Dr. Marc S. Micozzi, director of the National Museum of Health and Medicine, said Saturday that new techniques may make it possible to use 126-year-old specimens in his museum to reconstruct Lincoln's complete genetic pattern.Such studies, he said, could tell much about Abe's aches, pains and health problems.
While settling the historians' debate about whether Lincoln had Marfan's, he said, the studies could also "provide an inspiring perspective" on what people can accomplish despite serious medical problems.
Marfan's is an inherited condition that can have painful and crippling effects. Its most common symptoms include exceptional height and thinness, along with elongated fingers, arms, toes and legs, and the effects of the condition can range from mild to very serious heart problems.
Patients severely affected die at the average age of 32.
Lincoln, assassinated at age 56, had many of the characteristics of Marfan's, but medical data on him aren't detailed enough to determine if he inherited the disorder.

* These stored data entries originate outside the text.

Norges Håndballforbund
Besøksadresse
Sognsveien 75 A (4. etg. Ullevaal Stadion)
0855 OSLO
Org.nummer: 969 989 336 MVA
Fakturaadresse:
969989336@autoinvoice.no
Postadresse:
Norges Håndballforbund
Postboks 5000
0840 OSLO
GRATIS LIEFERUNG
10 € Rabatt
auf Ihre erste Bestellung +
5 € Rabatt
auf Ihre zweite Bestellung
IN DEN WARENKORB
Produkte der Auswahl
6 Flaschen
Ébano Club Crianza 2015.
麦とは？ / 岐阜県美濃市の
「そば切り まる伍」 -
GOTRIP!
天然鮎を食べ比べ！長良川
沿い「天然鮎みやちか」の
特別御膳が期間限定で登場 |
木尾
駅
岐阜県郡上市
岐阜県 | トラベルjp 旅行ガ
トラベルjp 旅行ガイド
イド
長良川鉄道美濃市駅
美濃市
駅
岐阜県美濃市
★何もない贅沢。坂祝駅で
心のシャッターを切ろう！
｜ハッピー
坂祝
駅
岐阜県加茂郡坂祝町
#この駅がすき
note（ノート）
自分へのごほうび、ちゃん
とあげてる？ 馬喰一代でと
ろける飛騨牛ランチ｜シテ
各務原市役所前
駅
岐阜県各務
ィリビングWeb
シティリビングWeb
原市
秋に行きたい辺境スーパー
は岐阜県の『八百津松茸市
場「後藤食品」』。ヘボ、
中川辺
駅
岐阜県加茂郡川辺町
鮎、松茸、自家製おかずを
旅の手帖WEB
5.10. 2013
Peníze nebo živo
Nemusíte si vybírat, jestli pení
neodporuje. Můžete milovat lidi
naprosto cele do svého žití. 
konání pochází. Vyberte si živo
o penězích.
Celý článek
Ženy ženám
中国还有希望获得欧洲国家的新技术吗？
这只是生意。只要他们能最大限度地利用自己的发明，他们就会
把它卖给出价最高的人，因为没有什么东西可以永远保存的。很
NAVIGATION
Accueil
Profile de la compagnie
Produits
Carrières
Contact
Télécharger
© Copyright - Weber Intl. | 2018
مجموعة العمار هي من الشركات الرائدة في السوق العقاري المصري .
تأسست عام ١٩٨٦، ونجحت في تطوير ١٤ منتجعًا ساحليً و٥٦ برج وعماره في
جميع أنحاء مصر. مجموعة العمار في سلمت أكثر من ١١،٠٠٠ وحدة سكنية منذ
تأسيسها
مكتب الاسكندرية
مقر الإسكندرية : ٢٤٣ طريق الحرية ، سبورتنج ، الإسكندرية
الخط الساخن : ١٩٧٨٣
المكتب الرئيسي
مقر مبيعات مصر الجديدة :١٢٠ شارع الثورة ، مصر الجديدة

"He was tall and gaunt and narrow in the chest," Micozzi said. "From some descriptions, it looks like his legs and arms may have been within the range that you see with Marfan. But having gone over all the evidence, I do not have an opinion to any reasonable degree of certainty."
To settle the question, Dr. Darwin J. Prockop of the Jefferson Institute of Molecular Medicine in Philadelphia, has proposed genetic testing of medical specimens collected during Lincoln's autopsy in 1865.
Micozzi said his museum had eight to 10 bone fragments recovered by Army doctors when they performed a post-mortem after Lincoln was assassinated. The president was mortally wounded with a gunshot to the head as he sat in a box at Ford's Theater in Washington.
The bone fragments, which are only fractional inches in size, bear the beveled marks of penetration by a bullet, Micozzi said. The museum also has strands of hair and clothing stained with Lincoln's blood.
Army doctors who performed the autopsy kept the specimens, and family members turned them over to the museum in the 1950s. Since then, Micozzi said, the specimens have been sealed in airtight glass containers.
Prockop has developed tests that extract DNA, the molecule that contains the genetic pattern, from very small samples of tissue, bone or hair.